Début de carrière modifier

Il succède en 1422 à Jacques de Saint-Germain, alors procureur fiscal et avocat fiscal général pour occuper le titre de procureur fiscal général de 1422 à 1431. Il a ainsi pour rôle de porter les litiges de nobles et ecclésiastiques de haut rang devant le Conseil delphinal, pour tout sujet traitant des violations de droits régaliens du dauphin[2]. Il est nommé conseiller delphinal en titre en 1428[3]. Son attachement à Raoul de Gaucourt montre qu'il est proche des milieux armagnacs, mais restant non partisan, il est d'abord au service du souverain : Qui non obedit principi morte meriatur[4]. Il se trouve délégué pour défendre les intérêts du dauphin contre ses puissants voisins ou rivaux, tels le duc de Savoie, le comte de Provence ou l'archevêque de Vienne[5]. Serviteur de Charles VII roi-dauphin de 1422 à 1440, Thomassin occupe le poste de conseiller en 1440 lorsque Charles VII donne à son fils Louis l'administration du Dauphiné ; Grenoble attire à cette époque d'éminents juristes comme Thomassin et Guy Pape[6]. Thomassin devient un des quatre principaux conseillers lorsque le Conseil delphinal est érigé en Parlement en 1452 ou 1453.

Registre delphinal modifier

Remise de la Deductio de Mathieu Thomassin au dauphin Louis II

Oeuvre majeure de Mathieu Thomassin, et qui le positionne comme premier - au sens chronologique - historien du Dauphiné. Le registre est écrit à la demande du "dauphin de Viennoys, conte (sic) de Valentinoys et de Dioys" qui demande dans une lettre patente adressée à Thomassin que ce livre soit écrit pour la "conservation de noz droitz et mémoire perpetuelle" des "droitz, faicts, gestes et choses touchans nosdictz pays[7]". Donc une oeuvre explicitement d'historien, pour servir la "mémoire perpétuelle". Elle est composée de quatre grandes parties[8]:

  1. la Deductio, comportant 110 feuillets en latin, remis à Louis II en Octobre 1448
  2. l'Opusculum, comportant 10 feuillets en latin, non datée mais postérieure à la Deductio.
  3. Le Bréviaire, écrite en français, composée de 86 feuillets et écrite juste après la bataille de Constantinople qu'elle mentionne - donc vers 1454-1455. C'est la seule patrie qui comporte un titre : Le breviere des anciens droys, honneurs et prerogatives du Dauphiné de Viennoys
  4. La quatrième partie, désignée par l'auteur comme "Registre Delphinal" au sens strict.
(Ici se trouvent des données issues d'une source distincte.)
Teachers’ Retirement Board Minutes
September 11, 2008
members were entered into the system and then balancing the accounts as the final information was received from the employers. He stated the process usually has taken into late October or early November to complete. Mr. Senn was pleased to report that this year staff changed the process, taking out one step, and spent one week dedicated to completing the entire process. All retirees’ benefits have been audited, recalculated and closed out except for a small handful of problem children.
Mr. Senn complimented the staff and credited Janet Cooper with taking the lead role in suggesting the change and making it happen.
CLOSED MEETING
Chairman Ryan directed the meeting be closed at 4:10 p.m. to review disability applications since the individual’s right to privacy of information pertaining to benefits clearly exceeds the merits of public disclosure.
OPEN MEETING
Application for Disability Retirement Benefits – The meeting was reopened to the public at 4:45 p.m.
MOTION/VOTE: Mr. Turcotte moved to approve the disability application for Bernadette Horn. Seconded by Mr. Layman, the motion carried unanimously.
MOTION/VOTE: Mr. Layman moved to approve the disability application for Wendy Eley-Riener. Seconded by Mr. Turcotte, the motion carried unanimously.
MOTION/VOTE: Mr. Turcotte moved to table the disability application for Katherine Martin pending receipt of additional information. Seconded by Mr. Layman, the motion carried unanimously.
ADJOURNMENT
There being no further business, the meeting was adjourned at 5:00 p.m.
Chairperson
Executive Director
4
Le Bréviaire comprend un ensemble « d’informations sur les Gaules, l’Italie, la Bourgogne, les généalogies des dauphins avant le Transport, des empereurs, des comtes de Savoie, le tout entrecoupé de chronologies parfois approximatives sur les péripéties des Mérovingiens et de passages recopiés de la Deductio. Il se termine sur un long exposé concernant l’histoire de la ville de Gap et du Gapençais[8] ».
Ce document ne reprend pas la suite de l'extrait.